Cryptos can hugely reward, yet just as swiftly -- punish
By Elliott Wave International
The phrase "bank run" tends to conjure up images of the 1930's Great Depression.
However, that phrase is now applicable to the 2021 world of cryptos.
This is from a June 17 coindesk.com article:
A near-total collapse in the price of a
share token of a decentralized finance (DeFi) protocol was "the world's
first large-scale crypto bank run," the people behind Iron Finance said
in a blog post providing a postmortem. The run brought the worth of the
protocol down from $2 billion to near zero on [June 16].

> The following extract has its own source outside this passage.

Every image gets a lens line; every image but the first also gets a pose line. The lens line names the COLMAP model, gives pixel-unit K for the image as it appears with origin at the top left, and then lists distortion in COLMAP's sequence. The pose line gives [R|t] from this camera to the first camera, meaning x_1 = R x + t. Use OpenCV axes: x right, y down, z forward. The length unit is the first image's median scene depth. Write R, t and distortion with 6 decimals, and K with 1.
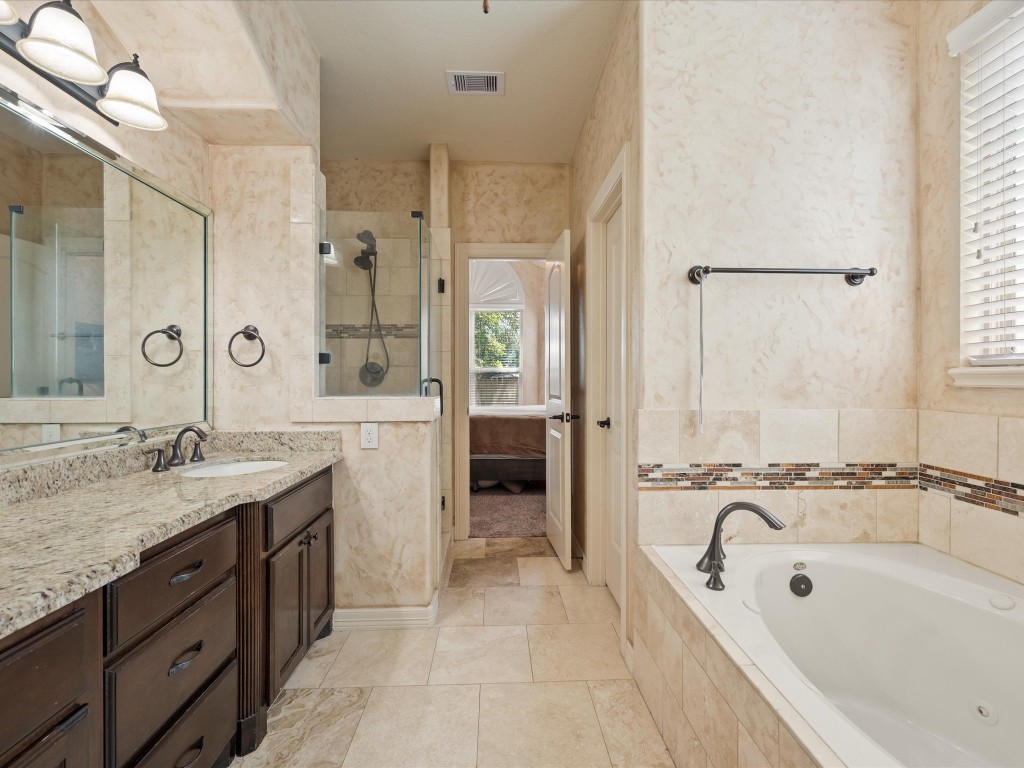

It all started when "a series of large holders tried to redeem their
IRON tokens and sell their iron titanium (TITAN), the token of the Iron
Protocol." In other words, a lot of people were headed for the exit door
at the same time.
Of course, that has a parallel to a "bank run," when throngs of depositors want to take their money out of the bank all at once.
So, like with other exceptionally volatile markets, cryptos can hugely reward, but just as quickly -- punish.

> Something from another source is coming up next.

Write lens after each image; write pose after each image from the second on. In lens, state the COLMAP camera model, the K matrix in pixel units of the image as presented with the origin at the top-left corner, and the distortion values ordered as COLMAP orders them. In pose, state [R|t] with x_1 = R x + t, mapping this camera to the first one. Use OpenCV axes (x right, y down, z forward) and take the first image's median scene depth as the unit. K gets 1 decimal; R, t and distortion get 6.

Indeed, the June Global Market Perspective, an Elliott Wave
International monthly publication which provides forecasts for 50+
worldwide markets, showed this chart and said:
So-called altcoins, dash, litecoin and
ethereum, rallied until May 7, May 10 and May 12, respectively. Then
they crashed. Various other indicators also pressed on. According to a
Bank of America monthly survey, fund managers were never as enamored
with bitcoin as they were in the first few days of May. The result of
its poll of 194 managers showed that bitcoin was the "most crowded
trade," with 43% saying they were long bitcoin.